◆ **Excerpted text**:
┌──

How Not to Create a Commission – the Case of Personal Data Protection Commission

    In the beginning of 2002 in the State Gazette was published the Personal Data Protection Law, which “sets out regulations for the protection of individuals with regard to the processing of personal data, and the access to such data”. The law was enacted on January 1, 2002 (although it was published on January 4, 2002). Haw did the things developed after that?

    1. According to section 2 of the Transitional and Concluding Provisions of the law the Council of Ministers must propose to the Parliament the members of the Personal Data Protection Commission within one month after the enactment of the law. That did not happen – the members were proposed on May 9, 2002, with a delay of more than three months.

    2. The Parliament voted the members on May 23, 2002, in the last day of the 14-days’ limit, given by the law. As members of the commission were selected Ivo Stefanov (chairman), Stanimir Tzvetkov, Krassimir Dimitrov, Evgeniy Radev and Rady Romansky.

    3. Within three months after the members of the commission were voted by the Parliament, the Personal Data Protection Commission had to approve and publish in the State Gazette the Statute book on its activities and the activities of its administration. However, the Statute book was published in the State Gazette on January 31, 2003, i.e. with a delay of five months.
    The total delay from the late selection of the commission’s members and the late approval of the Statute book is eight months. Anyway, two weeks after the Statute book was published it was amended.

    4. The commission’s Statute book stipulates a total staff of 76 people (see table 1). However, this personnel is not completed – at the moment 1/7 of the staff was hired.

    Table 1: Personnel of the Personal Data Protection Commission

    Total number of personnel

    76

    1. Members of the commission

    5

    1.1. Chairman

    1

    1.2. Members

    4

    2. Secretary General

    1

    3. General Administration

    20

    3.1. Department “Financial, Economic and International Activities”

    20

    4. Specialized administration

    50

    4.1. Legal Department

    20

    4.2. Program-technical Department

    18

    4.3. Information Department

    12

    Source: Regulations for Personal data Protection Commission activity and its administration

    5. Looking at the international experience we se that the staff of the respective bodies is lower than Bulgaria (see table 2). In Sweden’s Datainspektionen the staff consists of 40 people (Swedish population is 1 million more than Bulgarian). In Ireland in the Office of the Data Protection Commissioner only 16 people are employed, and in New Zealand in the Office of the Privacy Commissioner work about 30 people, but some of them are part-time employees. Obviously, the personnel of the Bulgarian commission is at least two times higher than needed.

└──

◆ **Task to carry out**: Write out the passage on the Personal Data Protection Commission word for word, starting with "In the beginning" and ending after "developed after that?".

◆ **Given material**:

┌──

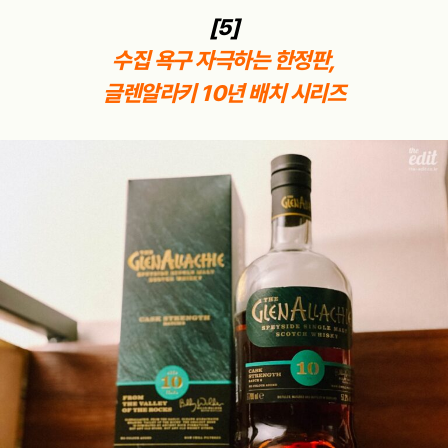
[5]
수집 욕구 자극하는 한정판,
글렌알라키 10년 배치 시리즈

└──

◆ **Output for this task**:
In the beginning of 2002 in the State Gazette was published the Personal Data Protection Law, which “sets out regulations for the protection of individuals with regard to the processing of personal data, and the access to such data”. The law was enacted on January 1, 2002 (although it was published on January 4, 2002). Haw did the things developed after that?